(Pixel coordinate tracking data)
- - -
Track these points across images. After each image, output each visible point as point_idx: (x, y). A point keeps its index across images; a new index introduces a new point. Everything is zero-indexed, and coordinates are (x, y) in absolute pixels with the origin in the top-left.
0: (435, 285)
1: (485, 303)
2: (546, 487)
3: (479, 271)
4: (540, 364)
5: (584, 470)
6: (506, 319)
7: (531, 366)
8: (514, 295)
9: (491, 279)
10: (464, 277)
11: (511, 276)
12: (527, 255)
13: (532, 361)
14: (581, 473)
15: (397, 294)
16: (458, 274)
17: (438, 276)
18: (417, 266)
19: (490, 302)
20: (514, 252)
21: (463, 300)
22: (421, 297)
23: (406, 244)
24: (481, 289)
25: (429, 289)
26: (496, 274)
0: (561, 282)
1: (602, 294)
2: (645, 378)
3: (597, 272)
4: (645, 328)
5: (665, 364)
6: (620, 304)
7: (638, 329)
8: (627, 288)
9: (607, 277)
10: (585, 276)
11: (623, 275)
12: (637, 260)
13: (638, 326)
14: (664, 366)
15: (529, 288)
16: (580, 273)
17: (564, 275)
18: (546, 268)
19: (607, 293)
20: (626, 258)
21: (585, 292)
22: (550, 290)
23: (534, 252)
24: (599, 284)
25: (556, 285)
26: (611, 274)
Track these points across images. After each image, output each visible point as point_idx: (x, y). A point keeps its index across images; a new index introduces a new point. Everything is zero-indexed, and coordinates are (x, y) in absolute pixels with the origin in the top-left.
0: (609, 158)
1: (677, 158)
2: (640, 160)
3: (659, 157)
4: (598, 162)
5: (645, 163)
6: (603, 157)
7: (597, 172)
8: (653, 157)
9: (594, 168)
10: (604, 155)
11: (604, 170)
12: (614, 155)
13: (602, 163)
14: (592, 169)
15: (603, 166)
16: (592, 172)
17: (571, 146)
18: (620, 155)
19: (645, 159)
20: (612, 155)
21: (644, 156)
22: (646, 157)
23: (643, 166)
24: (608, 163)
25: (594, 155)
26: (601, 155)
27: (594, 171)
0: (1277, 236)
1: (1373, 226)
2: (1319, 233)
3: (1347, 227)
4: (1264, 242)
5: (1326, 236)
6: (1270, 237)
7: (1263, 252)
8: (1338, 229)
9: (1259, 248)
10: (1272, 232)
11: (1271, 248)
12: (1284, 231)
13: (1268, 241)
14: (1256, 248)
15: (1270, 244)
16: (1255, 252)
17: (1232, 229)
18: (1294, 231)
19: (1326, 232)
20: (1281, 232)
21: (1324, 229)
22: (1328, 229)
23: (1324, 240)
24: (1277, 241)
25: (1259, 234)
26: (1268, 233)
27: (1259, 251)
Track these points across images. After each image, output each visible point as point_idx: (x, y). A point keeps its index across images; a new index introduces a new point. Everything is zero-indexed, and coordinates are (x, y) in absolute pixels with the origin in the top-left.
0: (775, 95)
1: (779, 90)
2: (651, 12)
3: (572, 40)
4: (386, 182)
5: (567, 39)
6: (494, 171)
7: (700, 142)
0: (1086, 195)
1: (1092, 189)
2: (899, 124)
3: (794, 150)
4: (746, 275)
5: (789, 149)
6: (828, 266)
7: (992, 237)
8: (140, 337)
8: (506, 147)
- - -
▶ What you have to do
Reproduce the lines from the start of the items through the line containing "11: (511, 276)", inclusive, substituting "upper-left" for "top-left" and leaving everything else unchanged.

▶ Finished task
Track these points across images. After each image, output each visible point as point_idx: (x, y). A point keeps its index across images; a new index introduces a new point. Everything is zero-indexed, and coordinates are (x, y) in absolute pixels with the origin in the upper-left.
0: (435, 285)
1: (485, 303)
2: (546, 487)
3: (479, 271)
4: (540, 364)
5: (584, 470)
6: (506, 319)
7: (531, 366)
8: (514, 295)
9: (491, 279)
10: (464, 277)
11: (511, 276)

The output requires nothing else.